The Semantic Versioning Anti-Pattern

The classic X.Y.Z style of software numbering, sometimes known as Semantic Versioning, may be hurting more than it helps. Semver.org has codified how these numbers should be used for some cases, describing what is meant by the major and minor version numbers, when to change them, what represents maturity of your software, what denotes breaking backwards compatibility, and generally the “right” way to signal all sorts of things with your version... but it doesn't work for all cases, and sometimes people take it too far.

While this codification of versioning is nice on the surface, at the end of the day, it feels a little bit overly pedantic, and reminds me of the labyrinthine process used in Renaissance Italy to elect a Doge; which, if you are unfamiliar with it, was a multi layered election process where bodies of people were voted in, so they could elect other people, to elect other people. This process even included going to St Mark's Square and choosing the first boy found to pick a ballot from an urn. Suffice it to say, it was a highly involved and complicated system.

The modern world of software services have an expectation of “always on,” and with Continuous Delivery (CD) we have a new paradigm in software development, where we leverage powerful testing and automation that allows us to make small incremental changes on a regular continuous basis. These are a good things! I expound more upon the values of CD in another post on Sisyphus and Software Delivery.

If you have ever tried implementing CD and an always-on service, you have probably wrestled with the challenge of build numbers and what to use with your software, which might have left you feeling like semantic versioning stands in your way, like a stubborn child insisting they get attention.

I believe the rigamarole of semantic versioning overloads the CD process, crippling the very intent of what it means. It may have a place in some areas of software releasing, such as libraries, but I contend it is an anti-pattern in the CD and always-on world.

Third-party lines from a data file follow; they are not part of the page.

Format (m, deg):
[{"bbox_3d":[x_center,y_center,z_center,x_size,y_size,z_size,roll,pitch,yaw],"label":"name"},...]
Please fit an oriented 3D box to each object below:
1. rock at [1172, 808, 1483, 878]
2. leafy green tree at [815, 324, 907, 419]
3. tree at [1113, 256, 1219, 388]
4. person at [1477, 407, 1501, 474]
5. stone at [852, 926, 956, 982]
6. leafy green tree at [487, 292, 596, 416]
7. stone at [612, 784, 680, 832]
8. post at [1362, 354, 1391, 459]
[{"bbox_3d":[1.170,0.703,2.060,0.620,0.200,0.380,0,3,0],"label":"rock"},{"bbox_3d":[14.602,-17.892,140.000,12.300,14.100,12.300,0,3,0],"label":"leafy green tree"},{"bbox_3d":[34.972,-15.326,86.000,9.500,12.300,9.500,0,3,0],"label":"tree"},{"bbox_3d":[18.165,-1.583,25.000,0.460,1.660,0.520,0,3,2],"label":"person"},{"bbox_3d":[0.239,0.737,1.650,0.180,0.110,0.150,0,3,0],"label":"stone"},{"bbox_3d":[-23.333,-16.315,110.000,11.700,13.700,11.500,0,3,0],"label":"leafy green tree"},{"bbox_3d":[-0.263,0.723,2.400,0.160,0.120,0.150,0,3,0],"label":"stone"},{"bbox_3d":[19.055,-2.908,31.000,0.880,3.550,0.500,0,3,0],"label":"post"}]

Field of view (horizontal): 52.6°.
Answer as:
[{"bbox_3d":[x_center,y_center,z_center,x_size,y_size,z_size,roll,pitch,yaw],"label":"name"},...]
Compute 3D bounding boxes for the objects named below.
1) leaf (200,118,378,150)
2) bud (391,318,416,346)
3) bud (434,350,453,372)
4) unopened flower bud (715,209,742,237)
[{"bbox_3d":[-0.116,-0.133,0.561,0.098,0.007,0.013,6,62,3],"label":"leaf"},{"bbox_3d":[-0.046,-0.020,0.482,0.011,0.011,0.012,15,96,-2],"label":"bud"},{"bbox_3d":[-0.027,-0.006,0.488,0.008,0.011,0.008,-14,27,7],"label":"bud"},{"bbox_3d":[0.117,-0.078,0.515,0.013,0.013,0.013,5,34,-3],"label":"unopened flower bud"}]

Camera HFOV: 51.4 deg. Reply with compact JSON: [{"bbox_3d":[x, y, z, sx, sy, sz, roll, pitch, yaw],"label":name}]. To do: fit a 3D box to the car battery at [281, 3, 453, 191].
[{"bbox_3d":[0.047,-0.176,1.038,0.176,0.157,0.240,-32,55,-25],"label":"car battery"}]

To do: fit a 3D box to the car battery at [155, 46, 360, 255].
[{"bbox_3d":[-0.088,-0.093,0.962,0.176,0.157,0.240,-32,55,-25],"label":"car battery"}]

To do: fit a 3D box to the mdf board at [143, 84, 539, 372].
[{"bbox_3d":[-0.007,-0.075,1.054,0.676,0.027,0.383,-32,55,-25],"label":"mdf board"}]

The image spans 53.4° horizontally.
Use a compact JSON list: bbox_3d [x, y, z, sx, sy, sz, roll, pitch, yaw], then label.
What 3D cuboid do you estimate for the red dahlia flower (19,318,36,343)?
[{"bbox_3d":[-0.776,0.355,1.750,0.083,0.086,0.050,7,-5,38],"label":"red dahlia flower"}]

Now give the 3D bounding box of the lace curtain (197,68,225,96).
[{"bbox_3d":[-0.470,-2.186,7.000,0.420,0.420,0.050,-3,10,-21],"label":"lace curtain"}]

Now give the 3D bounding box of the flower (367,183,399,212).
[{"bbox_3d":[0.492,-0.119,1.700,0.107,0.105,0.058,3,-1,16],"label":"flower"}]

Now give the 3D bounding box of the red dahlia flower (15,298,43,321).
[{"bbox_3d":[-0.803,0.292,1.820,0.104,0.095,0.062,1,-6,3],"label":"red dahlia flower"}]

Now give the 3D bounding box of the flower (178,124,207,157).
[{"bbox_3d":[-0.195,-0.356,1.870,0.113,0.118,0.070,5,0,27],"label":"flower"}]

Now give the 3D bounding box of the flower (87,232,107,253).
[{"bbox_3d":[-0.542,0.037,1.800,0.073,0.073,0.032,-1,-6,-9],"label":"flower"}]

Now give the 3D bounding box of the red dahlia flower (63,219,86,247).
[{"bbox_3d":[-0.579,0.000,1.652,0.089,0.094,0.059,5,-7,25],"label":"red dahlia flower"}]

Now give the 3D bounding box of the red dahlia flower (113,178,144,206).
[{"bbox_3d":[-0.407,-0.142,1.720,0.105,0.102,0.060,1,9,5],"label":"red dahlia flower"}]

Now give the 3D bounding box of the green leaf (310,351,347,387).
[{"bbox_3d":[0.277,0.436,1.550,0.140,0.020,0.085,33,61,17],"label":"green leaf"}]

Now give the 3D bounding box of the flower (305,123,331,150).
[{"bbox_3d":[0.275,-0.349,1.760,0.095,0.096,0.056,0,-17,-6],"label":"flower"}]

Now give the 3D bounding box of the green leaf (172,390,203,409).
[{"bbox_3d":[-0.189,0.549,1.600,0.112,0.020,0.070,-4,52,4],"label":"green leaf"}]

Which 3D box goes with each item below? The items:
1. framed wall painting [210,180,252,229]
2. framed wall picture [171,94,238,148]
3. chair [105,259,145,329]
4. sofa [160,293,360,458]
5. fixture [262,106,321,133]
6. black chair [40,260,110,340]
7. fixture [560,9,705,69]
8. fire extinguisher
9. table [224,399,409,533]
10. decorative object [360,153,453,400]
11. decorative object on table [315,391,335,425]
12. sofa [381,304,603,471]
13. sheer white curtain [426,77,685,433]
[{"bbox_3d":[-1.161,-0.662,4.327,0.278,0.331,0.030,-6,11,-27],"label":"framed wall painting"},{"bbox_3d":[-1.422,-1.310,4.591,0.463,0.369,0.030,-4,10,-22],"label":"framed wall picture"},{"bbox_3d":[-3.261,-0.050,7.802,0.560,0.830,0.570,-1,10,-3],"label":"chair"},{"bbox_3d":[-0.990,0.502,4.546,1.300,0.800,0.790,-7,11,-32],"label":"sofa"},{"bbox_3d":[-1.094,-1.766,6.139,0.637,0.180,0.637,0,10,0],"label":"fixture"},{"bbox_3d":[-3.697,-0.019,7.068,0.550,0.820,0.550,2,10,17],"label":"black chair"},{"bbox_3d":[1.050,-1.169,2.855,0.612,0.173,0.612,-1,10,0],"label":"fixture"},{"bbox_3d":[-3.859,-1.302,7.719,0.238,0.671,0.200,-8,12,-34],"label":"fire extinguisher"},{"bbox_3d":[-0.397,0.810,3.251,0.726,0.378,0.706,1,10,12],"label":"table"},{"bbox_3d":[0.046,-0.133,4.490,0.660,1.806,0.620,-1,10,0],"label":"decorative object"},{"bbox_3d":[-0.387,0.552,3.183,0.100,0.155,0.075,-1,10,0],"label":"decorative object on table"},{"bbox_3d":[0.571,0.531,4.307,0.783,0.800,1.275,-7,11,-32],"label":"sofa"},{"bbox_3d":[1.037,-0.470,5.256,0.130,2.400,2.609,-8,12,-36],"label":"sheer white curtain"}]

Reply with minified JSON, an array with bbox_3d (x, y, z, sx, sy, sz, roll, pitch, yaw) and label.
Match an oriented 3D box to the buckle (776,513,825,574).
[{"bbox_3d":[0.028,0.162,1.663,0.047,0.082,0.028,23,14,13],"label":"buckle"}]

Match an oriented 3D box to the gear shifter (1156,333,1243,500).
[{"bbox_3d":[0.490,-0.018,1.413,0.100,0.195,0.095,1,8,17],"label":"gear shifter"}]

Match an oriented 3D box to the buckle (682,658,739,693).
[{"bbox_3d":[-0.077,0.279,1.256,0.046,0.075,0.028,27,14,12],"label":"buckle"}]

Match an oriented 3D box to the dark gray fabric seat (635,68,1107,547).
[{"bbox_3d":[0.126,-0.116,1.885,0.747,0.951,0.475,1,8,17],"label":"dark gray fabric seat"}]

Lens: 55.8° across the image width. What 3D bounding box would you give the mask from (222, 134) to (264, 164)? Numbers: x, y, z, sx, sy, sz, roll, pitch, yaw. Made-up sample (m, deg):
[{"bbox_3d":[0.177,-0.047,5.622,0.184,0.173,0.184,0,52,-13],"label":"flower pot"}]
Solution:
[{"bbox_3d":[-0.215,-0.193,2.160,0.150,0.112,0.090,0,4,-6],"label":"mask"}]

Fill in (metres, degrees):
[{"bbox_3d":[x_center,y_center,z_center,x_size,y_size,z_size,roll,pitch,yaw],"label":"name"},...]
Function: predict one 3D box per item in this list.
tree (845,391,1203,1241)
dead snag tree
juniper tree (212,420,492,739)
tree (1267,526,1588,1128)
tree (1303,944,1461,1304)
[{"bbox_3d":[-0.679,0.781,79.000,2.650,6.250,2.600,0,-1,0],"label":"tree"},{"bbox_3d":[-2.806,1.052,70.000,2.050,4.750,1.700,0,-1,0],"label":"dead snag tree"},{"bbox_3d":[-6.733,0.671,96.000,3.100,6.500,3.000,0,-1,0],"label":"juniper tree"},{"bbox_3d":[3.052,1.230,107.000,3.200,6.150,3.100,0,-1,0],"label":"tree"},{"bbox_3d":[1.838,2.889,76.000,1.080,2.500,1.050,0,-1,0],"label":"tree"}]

With modern CD systems, we want to simplify. Changes should be small and frequent, which leads to stable and gradual improvement without much pain. But this frequency itself becomes a counter pattern to what semantic versioning is all about, which is the plodding software development process of old.

I think that as developers it is easy for us to put too much weight into a version. We are lulled by pleasant the pattern of encoding a message into a small set of characters. Perhaps the beauty of this secret code hearkens to a boyhood fascination with spy serials.

Whatever the reason, we should remember the primitive needs we are trying to communicate:

  • Something changed.
  • This is stable software… or inversely this is not stable!
  • When something breaks, what build was it from?
  • Compatibility - the API's may or may not work.

These are very different messages, and perhaps this is why it often becomes confusing and problematic.

Remember, with always on systems you do not have unstable public releases. What you release publicly, continuously, is always production worthy. Anything that may be unstable should be built and hidden behind a feature flag, and delivered in parallel. This does mean more work, because you have to think about how to support two versions of a data structure in parallel (for example). But that extra thought itself helps to create more stable migrations. You no longer have the luxury of taking a production system down for a weekend to make a migration. That production system must stay live, 24x7x365.

It really feels like semantic versioning is about the software development world before always-on continuous software delivery systems. If you are working in this earlier software development world, then perhaps semantic versioning is okay for you.

If instead you are using CD and building always-on systems, then I suggest simplifying and splitting these primitive needs apart. When you release, just update a number, and stop worrying about encoding multiple messages into your version. More and more projects are doing this (Google Chrome, Firefox, any number of always-on websites, Ubuntu, Microsoft). Some even use the date of release instead of incrementing a number.

My preference is just to use something that intentionally does not look like a semantic version—this is the important step—as it helps to signal that you are simplifying the version message. I have found a simple way to do this with CD looks like:

YYMM.xxxx

Where you have a two digit year, a two digit month, followed by a zero padded incremented build number, reset as the date stamp changes. Ideally, you would not do more than 10k builds in a given month. With this you can know what build you are on, and you can also easily support continuous delivery systems. A few examples of what this might look like:

1612.0009
1612.0013
1701.0253

And so forth.

But wait, you say, what about API's and compatibility? These should not be based on the release number! API's should do their own version management, independent of the build number. A full conversation on this is available in Ideal API Versioning.

This leaves releases not ready for general availability, where you can use feature flags, and the very delivery process should include internal stages where unstable code can be tested and vetted before being delivered. If you have a longer-term change being worked in a branch, you can prefix your build numbers with a branch label:

dev-YYMM.xxxx  - a development release
pr-YYMM.xxxx   - a Pull Request
YYMM.xxxx      - the public release

Whatever you do, I hope this has caused some thought and consideration. I may be wrong, but for at least the use cases I dig into, I have found semantic versioning to get in the way more than it helps.